Bern/Genf. Erfolgreiche Paarungen zwischen dem modernen Menschen und dem Neandertaler waren äußerst selten, obwohl beide Arten für mindestens 10.000 Jahre in denselben Gebieten lebten. Das zeigen Modellrechnungen zweier Schweizer Forscher.

Genanalysen haben kürzlich gezeigt, dass wir zwei bis drei Prozent unseres Erbguts vom Neandertaler geerbt haben, wie das Schweizer Institut für Bioinformatik (SIB) und die Universitäten Bern und Genf in einem gemeinsamen Bericht schreiben. Doch wo, wann und wie oft sind Kreuzungen zwischen beiden Arten entstanden?

Um diesen Fragen nachzugehen, erstellten Laurent Excoffier (SIB und Uni Bern) und Mathias Currat (Uni Genf) ein Informatikmodell.
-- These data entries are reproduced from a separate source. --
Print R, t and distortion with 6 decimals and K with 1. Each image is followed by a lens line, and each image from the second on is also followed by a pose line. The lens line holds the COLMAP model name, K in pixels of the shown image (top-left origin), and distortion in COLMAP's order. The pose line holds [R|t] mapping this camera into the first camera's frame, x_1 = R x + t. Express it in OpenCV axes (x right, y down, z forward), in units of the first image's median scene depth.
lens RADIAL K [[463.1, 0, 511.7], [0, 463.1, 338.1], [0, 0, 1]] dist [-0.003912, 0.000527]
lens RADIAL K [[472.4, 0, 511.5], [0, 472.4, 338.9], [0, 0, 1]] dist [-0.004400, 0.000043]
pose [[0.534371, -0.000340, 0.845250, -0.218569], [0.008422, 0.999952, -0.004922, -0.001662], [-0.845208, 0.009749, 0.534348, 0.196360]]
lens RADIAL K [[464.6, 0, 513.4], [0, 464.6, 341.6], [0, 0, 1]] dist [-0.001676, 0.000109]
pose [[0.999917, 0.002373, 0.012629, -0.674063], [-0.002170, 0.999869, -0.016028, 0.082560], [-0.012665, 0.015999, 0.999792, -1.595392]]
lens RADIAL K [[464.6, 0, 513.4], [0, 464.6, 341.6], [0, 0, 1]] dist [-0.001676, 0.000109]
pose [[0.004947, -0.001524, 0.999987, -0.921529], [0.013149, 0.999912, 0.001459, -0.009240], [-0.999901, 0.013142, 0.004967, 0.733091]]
Damit simulierten sie, wo die Mischungen stattgefunden haben könnten und wie häufig sie sein mussten, um die in unseren Genen beobachteten Neandertaler-Erbstücke erklären zu können.

Anthropologen gehen davon aus, dass der moderne Mensch (Homo sapiens) vor etwa 40.000 bis 50.000 Jahren auf den Neandertaler traf, nachdem er aus Afrika ausgewandert war, um Europa und Asien zu besiedeln. Der Neandertaler lebte noch etwa bis vor 30.000 Jahren im selben Gebiet und starb dann aus.

Basierend auf Erbgutproben von Menschen aus Frankreich und China spielten Excoffier und Currat mehrere Szenarien des Aufeinandertreffens durch. Sie berücksichtigten zum Beispiel verschiedene Bevölkerungsdichten, Wachstumsraten und Ausbreitungsgeschwindigkeiten der Populationen. In den meisten Szenarien zeigte sich, dass Vermischungen zwischen Mensch und Neandertaler sehr selten sein mussten. Die Erfolgsrate für Kreuzungen lag unter zwei Prozent, wie die Forscher im Fachblatt "PNAS" berichten. "Ohne diese starken Reproduktionseinschränkungen wären wir heute alle Neandertaler", wird Excoffier im Communique zitiert.

Was genau die Vermischung zwischen Mensch und Neandertaler verhinderte, bleibt aber unklar. Die Wissenschafter haben zwei Vermutungen: Zum einen könnten beide Spezies einander aus dem Weg gegangen sein. Zum andern war vielleicht die Fortpflanzungs- oder Lebensfähigkeit der Neandertaler-Mensch-Nachkommen stark eingeschränkt.

Die Studie liefert auch eine neue Erklärung für die Beobachtung, dass Menschen in Europa und Asien ähnlich viel Neandertaler-Erbgut in ihrem Genom aufweisen. Laut Excoffier und Currat gab es nämlich nicht nur in Europa und dem Nahen Osten einzelne Kreuzungen, sondern auch im Altai-Gebirge nördlich des Himalaya.